-->

Selasa, 15 November 2011

Mengenal Susunan Tulang Belakang Manusia


Sebelum mengenal lebih jauh mengenai skoliosis, ada baiknya kita mengenal terlebih dahulu struktur tulang belakang manusia.
Seperti halnya kasus skoliosis dengan segala keunikannya, tulang belakang manusia pun merupakan struktur yang unik dan kompleks. Gambar di bawah ini dapat menjelaskan susunan tulang belakang manusia.
(Sumber: http://creativeenergiesworldview.com/images/spinal_chart.jpg)

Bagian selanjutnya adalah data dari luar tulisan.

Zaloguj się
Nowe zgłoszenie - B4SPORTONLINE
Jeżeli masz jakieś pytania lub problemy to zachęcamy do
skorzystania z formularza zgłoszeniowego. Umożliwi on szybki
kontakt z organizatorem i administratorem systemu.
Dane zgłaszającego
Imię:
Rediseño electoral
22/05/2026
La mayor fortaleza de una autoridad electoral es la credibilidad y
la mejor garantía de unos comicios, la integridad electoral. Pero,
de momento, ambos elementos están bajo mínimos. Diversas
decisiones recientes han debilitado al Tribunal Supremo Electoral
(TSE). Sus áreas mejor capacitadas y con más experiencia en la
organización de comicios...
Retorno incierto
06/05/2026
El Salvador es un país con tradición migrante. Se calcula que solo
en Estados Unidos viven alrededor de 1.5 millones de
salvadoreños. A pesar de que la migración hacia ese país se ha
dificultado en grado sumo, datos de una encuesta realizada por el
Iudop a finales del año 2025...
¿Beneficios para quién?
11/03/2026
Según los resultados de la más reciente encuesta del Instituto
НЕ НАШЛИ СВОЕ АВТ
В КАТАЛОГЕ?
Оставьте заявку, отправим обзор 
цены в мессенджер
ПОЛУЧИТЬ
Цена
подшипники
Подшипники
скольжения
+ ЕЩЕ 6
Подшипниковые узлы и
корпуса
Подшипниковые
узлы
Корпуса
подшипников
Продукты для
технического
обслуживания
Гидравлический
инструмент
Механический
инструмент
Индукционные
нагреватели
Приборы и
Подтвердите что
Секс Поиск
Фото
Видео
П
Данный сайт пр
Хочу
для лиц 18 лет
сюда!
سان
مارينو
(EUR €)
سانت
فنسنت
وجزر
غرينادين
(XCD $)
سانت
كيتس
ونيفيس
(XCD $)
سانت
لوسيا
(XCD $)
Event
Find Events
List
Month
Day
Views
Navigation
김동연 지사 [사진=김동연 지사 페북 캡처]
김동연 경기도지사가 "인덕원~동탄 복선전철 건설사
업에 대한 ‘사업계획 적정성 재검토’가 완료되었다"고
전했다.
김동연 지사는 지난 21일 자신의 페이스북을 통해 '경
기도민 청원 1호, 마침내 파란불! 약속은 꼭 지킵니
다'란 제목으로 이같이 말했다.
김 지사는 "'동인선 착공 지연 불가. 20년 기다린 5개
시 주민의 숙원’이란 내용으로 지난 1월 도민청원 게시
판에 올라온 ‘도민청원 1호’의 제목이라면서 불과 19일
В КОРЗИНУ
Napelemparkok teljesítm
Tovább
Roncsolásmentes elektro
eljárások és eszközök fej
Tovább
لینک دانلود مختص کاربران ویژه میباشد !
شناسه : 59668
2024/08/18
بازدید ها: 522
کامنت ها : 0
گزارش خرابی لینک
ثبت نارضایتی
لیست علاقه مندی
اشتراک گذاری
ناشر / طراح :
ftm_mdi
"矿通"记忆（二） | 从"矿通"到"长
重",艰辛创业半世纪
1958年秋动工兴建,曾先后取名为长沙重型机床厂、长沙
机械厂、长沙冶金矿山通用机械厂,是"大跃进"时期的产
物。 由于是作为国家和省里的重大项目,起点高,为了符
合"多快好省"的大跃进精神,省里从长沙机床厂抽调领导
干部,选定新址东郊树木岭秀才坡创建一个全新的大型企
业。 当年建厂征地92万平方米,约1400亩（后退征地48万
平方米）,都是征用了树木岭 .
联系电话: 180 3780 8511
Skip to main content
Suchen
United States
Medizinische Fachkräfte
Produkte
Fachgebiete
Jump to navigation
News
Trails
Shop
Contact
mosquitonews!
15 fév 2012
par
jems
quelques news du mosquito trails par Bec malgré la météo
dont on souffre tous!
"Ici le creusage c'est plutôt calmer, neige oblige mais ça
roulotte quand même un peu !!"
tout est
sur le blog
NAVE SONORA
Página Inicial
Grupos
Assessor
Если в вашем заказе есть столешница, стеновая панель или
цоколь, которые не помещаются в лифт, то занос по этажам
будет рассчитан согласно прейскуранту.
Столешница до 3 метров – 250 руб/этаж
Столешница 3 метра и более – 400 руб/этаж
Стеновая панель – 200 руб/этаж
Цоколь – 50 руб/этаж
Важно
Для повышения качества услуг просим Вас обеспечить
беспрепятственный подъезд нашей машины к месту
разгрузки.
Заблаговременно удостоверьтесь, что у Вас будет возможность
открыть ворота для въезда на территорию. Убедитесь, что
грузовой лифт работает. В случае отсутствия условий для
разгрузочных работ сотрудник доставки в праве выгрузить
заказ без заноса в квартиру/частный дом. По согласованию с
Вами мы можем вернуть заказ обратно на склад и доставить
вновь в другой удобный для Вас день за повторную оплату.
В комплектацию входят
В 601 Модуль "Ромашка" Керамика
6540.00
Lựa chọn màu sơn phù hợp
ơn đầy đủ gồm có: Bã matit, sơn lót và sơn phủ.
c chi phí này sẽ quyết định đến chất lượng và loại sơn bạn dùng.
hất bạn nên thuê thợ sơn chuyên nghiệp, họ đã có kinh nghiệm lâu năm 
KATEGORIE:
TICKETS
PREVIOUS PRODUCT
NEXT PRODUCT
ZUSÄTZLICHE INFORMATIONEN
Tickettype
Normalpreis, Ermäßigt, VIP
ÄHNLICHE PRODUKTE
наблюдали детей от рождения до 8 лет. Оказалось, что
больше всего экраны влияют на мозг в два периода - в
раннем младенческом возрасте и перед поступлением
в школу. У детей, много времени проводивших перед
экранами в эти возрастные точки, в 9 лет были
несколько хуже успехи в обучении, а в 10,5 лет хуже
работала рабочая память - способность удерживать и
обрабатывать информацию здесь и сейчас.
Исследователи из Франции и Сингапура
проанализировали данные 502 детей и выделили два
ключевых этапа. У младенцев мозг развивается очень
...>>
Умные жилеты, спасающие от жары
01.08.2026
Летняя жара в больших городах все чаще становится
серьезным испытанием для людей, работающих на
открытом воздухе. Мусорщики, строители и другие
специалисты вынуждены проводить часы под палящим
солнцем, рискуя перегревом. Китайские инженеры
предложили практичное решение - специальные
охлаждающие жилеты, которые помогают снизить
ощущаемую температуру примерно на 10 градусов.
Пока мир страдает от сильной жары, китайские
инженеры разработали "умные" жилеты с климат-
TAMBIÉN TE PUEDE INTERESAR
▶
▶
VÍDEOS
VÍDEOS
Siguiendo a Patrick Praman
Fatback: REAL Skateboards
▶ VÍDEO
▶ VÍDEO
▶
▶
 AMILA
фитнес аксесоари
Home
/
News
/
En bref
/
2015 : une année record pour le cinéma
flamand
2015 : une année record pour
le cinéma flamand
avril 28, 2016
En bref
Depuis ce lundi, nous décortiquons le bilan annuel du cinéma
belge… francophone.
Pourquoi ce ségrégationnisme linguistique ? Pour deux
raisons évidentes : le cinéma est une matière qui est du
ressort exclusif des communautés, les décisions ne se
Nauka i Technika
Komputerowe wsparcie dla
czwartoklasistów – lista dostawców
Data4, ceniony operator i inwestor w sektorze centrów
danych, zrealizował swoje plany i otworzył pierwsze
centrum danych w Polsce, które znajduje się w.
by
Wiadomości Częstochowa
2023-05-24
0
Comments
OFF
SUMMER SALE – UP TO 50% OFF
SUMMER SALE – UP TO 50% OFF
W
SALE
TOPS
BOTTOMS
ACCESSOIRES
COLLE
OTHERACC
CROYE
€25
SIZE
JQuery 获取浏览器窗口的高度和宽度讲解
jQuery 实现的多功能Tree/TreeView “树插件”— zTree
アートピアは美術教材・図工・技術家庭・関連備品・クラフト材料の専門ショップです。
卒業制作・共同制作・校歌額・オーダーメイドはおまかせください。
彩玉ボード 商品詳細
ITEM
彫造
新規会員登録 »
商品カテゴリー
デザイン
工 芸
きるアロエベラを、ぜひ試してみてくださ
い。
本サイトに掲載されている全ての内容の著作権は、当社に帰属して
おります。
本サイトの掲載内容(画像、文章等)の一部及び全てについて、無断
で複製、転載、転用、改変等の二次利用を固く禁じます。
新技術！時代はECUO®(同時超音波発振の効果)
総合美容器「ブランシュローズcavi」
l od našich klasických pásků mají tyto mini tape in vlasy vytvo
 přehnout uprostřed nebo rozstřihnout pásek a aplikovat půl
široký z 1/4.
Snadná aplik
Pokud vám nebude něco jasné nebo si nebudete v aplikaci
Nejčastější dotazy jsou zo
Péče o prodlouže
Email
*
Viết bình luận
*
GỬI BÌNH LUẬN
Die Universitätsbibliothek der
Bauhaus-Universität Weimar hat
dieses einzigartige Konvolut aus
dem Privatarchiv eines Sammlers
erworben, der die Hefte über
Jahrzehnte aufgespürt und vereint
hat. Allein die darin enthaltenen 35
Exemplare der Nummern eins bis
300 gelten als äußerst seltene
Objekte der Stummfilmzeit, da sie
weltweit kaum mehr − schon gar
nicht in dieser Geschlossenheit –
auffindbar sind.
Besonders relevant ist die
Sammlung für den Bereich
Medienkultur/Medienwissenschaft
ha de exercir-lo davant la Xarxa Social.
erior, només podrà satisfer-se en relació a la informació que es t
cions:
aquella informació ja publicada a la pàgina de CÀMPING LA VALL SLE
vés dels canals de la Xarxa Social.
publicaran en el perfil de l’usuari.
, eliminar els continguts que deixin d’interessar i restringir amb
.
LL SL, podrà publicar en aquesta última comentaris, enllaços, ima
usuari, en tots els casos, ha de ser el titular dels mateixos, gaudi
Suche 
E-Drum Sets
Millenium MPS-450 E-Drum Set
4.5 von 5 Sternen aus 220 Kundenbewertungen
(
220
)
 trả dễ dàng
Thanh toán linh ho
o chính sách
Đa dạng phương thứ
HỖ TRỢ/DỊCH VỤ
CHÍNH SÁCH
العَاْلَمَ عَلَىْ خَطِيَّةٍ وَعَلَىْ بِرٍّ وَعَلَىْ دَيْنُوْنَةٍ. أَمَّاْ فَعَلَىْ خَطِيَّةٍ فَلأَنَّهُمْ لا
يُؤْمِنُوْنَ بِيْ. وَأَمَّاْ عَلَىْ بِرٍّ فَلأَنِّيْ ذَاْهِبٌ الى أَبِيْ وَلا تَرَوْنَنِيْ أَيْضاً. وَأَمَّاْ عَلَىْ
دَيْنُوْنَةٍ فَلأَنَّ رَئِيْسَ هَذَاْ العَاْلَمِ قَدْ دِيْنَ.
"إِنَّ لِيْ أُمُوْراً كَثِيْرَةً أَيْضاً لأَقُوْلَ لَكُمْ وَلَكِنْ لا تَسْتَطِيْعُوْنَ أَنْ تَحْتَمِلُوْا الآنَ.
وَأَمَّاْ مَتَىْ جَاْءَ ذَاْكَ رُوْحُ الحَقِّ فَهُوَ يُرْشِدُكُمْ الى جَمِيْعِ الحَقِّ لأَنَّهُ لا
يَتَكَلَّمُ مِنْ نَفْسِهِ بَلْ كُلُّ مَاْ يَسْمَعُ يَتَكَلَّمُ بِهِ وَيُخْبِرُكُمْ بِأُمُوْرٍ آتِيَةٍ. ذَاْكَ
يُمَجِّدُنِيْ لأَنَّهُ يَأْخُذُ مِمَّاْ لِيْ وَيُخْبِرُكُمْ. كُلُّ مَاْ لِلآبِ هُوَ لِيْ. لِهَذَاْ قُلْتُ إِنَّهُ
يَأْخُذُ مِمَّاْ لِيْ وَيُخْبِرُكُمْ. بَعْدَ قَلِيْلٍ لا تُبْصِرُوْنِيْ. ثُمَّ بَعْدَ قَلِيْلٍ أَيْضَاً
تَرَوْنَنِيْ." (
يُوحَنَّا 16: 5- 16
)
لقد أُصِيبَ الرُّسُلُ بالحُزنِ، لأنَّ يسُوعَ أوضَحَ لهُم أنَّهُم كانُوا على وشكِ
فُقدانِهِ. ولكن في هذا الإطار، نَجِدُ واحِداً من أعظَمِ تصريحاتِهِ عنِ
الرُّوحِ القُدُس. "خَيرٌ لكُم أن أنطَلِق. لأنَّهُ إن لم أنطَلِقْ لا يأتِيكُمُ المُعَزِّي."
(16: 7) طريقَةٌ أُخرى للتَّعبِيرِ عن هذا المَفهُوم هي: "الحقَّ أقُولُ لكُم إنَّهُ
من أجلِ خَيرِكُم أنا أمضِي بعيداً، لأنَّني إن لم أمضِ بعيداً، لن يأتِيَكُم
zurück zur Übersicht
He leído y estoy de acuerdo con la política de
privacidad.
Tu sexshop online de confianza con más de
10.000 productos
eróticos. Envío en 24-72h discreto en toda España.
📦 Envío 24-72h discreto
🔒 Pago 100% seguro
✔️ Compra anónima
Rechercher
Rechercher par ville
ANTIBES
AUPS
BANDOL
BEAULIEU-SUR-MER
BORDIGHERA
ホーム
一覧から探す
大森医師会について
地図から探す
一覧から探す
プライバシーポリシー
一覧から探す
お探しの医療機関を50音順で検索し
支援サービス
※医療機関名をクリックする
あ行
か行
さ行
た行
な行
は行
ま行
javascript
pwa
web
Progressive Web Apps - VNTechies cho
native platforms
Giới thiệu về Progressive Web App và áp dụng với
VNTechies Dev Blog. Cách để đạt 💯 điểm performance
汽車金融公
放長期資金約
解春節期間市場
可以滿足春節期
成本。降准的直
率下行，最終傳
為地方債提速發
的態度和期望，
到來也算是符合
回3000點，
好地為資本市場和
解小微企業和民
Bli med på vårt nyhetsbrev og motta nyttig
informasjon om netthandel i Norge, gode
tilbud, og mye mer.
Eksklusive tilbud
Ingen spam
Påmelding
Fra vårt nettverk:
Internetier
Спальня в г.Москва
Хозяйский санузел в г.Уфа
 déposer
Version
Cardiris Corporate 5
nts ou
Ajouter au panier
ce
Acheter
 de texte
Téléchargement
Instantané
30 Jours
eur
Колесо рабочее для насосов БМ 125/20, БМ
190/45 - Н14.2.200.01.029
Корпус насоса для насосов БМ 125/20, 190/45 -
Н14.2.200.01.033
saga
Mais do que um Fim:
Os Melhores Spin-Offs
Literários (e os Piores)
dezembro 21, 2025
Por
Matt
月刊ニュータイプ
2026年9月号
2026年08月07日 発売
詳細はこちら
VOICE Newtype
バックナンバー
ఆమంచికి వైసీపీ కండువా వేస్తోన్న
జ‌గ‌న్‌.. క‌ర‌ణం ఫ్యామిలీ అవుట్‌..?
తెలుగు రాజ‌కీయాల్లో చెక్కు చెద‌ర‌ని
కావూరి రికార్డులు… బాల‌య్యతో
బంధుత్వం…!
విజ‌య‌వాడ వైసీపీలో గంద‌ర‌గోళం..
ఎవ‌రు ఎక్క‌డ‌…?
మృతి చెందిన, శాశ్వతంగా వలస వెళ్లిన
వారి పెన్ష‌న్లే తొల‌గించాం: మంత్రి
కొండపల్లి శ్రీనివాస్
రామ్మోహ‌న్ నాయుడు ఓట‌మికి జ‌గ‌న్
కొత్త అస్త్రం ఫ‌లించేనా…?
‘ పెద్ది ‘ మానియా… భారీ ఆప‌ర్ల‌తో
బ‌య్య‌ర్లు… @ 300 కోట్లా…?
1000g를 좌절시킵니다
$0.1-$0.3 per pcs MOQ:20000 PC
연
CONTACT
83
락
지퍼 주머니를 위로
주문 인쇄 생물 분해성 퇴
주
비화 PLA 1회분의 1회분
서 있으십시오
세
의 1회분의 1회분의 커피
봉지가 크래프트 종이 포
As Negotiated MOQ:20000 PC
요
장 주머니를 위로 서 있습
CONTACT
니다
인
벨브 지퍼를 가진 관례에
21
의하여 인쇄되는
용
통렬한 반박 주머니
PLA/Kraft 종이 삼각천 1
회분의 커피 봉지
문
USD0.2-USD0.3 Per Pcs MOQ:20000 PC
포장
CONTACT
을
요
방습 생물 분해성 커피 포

Tulang belakang di bagian leher atau istilah medisnya “Cervical Spine”, terdiri dari 7 ruas yang dalam dunia kedokteran diberi label C1 sampai dengan C7 (Cervical 1 sampai dengan Cervical 7). Seperti terlihat di gambar, C1 jaraknya terdekat dengan tengkorak, sementara C7 terdekat dengan dada. Dokter biasanya menyebut “servikal”.
Tulang belakang di bagian punggung atau istilah medisnya “Thoracic Spine”, terdiri dari 12 ruas yang dalam dunia kedokteran diberi label T1 sampai dengan T12. Sering mendengar dokter menyebutnya dengan istilah “Torakal”. Torakal ini terhubung ke tulang rusuk sehingga bagian tulang belakang ini relatif kaku dan stabil. Pergerakan Torakal tidak sedinamis pergerakan di bagian lain dari tulang belakang manusia.
Tulang belakang di bagian pinggang atau istilah medisnya “Lumbar Spine”. Terdiri dari 5 ruas yang dalam dunia kedokteran diberi label L1 sampai dengan L5 (Lumbar 1 sampai dengan Lumbar 5). Lumbar merupakan bagian tulang belakang yang memiliki penampang terluas dan terkuat sehingga mampu menumpu berat badan manusia.
Sacrum dan Coccyx. Sakrum yang merupakan bagian dari panggul (pinggul) terdiri dari 5 ruas tulang dan biasanya menyatu pada usia dewasa untuk membentuk satu tulang, sedangkan Coccyx atau yang dikenal dengan tulang ekor memiliki 4 ruas tulang (terkadang 5 ruas) yang juga menyatu membentuk satu tulang.
(Sumber: http://staff.blog.ui.ac.id/muhammad.salman/files/2009/05/tulangbelakang02.jpg)
Pada dasarnya, tulang belakang yang normal memiliki kurva (kelengkungan pada tulang belakang) - seperti gambar di tengah. Jika dilihat dari sisi (tampak samping), akan terlihat bahwa ada kurva keluar (cekung) di bagian tulang belakang leher (cervical spine), kemudian turun ke torakal akan terdapat kembali kurva yang melengkung ke dalam (cembung), dan kurva yang keluar lagi di bagian lumbar.
Pada susunan tulang belakang yang normal, jika dilihat dari depan atau dari belakang kelengkungan kurva tersebut seharusnya tidak tampak dan hanya tegak lurus saja seperti gambar pada sisi kiri dan kanan di atas.
Nah, pada kasus skoliosis kemiringan kurva yang terjadi, melengkung ke arah yang tidak seharusnya [salah], sehingga terjadilah Skoliosis (bisa membentuk kelengkungan tulang belakang yang menyerupai huruf “S” atau huruf “C”).
Ketika anda datang berkonsultasi ke dokter ahli tulang belakang, untuk mengetahui hal-hal di bawah ini: (1) tingkat kekakuan tulang belakang (rigiditas); (2) besar sudut skoliosis; (3) ada tidaknya rotasi terhadap sumbu tulang belakang; (4) kelainan bentuk (struktural) lainnya maka dokter akan meminta anda untuk melakukan roentgen tulang belakang dengan berbagai posisi (berdiri tegak, bending kiri, bending kanan).
Biasanya, akan ada informasi tertulis dari dokter radiologi mengenai berapa derajat kemiringan yang terjadi pada torakal dan/atau lumbar seorang penderita skoliosis.